*Task to complete*:
Report every line of the material that contains the string "Structures".
# # # # #
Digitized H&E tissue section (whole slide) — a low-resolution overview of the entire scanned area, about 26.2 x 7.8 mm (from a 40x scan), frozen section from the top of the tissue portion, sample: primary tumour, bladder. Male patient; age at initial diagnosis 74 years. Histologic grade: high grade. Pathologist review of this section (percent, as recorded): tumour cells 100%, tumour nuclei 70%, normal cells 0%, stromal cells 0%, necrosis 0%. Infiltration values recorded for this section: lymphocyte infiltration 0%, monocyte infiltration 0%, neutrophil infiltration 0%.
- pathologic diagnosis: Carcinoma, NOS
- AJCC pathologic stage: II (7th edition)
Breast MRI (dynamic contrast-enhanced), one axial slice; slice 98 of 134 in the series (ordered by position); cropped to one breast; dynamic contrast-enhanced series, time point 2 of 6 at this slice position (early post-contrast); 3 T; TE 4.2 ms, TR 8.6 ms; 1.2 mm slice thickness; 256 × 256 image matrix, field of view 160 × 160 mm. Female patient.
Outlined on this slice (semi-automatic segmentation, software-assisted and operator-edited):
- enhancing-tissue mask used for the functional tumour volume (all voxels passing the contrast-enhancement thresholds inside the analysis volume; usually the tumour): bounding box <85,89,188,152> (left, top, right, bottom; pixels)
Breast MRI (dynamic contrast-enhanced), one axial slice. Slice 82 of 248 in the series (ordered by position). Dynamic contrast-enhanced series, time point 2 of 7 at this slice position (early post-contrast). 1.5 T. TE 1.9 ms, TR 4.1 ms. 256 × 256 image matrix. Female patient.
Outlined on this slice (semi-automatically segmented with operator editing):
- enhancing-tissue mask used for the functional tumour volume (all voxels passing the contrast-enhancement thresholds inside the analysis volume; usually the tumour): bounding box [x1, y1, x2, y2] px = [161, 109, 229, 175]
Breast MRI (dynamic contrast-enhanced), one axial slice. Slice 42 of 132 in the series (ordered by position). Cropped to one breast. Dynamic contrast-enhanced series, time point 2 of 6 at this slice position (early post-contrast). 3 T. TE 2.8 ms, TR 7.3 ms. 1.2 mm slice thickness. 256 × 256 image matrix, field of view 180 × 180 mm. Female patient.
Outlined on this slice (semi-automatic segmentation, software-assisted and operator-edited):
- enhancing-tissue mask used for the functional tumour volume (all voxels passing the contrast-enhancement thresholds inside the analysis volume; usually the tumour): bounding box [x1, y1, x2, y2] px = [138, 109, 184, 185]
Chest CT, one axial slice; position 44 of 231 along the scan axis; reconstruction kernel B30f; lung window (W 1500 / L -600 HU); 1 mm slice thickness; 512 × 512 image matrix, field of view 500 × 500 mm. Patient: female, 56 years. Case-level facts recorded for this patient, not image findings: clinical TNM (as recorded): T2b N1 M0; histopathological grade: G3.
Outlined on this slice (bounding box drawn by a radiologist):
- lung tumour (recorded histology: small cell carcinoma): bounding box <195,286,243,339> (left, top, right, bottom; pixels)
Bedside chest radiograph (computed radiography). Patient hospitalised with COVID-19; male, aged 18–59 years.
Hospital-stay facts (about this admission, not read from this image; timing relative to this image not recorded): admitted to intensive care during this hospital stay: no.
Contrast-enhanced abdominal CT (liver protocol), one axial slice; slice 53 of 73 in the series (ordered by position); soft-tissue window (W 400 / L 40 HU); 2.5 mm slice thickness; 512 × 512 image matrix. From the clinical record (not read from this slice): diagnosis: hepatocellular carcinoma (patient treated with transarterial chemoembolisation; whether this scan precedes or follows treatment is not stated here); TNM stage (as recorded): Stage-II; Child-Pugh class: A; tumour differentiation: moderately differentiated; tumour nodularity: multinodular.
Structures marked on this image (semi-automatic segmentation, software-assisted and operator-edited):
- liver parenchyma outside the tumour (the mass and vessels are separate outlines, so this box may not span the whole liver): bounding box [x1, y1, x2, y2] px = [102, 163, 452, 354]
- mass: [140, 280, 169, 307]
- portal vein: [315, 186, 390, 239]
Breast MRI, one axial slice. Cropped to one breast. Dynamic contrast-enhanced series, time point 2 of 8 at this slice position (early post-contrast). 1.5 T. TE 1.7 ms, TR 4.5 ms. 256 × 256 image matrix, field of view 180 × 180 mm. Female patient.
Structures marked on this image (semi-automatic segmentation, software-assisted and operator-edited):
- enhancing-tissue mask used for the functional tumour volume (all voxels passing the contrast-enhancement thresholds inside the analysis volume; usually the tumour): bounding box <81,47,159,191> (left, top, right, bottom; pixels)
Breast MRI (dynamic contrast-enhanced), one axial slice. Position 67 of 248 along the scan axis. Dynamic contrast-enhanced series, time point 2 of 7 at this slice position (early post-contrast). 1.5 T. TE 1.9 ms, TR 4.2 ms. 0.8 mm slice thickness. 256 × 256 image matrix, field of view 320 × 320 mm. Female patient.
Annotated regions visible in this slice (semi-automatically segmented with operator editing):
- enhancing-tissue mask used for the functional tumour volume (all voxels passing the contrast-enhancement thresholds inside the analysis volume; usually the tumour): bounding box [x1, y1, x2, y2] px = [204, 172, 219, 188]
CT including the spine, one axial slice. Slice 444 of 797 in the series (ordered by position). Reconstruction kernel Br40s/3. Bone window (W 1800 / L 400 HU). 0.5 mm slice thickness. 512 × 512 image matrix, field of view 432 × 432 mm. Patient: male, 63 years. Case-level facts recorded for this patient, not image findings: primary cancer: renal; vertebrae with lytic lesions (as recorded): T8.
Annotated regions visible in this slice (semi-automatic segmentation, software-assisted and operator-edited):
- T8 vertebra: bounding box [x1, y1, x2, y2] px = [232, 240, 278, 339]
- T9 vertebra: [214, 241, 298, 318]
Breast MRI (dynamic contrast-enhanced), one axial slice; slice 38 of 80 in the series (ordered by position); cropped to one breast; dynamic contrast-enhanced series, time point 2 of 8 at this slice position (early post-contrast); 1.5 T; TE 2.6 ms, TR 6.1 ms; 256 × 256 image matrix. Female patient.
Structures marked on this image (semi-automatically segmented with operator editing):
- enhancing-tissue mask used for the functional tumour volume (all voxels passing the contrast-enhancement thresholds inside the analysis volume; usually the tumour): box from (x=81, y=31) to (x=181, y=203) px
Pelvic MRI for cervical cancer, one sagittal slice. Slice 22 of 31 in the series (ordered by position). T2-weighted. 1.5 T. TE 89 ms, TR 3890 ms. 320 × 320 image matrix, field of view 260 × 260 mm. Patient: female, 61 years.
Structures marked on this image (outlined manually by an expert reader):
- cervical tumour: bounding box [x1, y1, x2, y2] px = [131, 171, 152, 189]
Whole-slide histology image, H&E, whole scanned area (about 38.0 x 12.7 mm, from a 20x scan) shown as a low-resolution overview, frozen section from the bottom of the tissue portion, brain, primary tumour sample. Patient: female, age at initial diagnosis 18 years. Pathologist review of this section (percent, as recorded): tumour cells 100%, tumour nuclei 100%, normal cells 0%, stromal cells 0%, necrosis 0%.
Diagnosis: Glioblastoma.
# # # # #
*Response*:
Structures marked on this image (semi-automatic segmentation, software-assisted and operator-edited):
Structures marked on this image (semi-automatic segmentation, software-assisted and operator-edited):
Structures marked on this image (semi-automatically segmented with operator editing):
Structures marked on this image (outlined manually by an expert reader):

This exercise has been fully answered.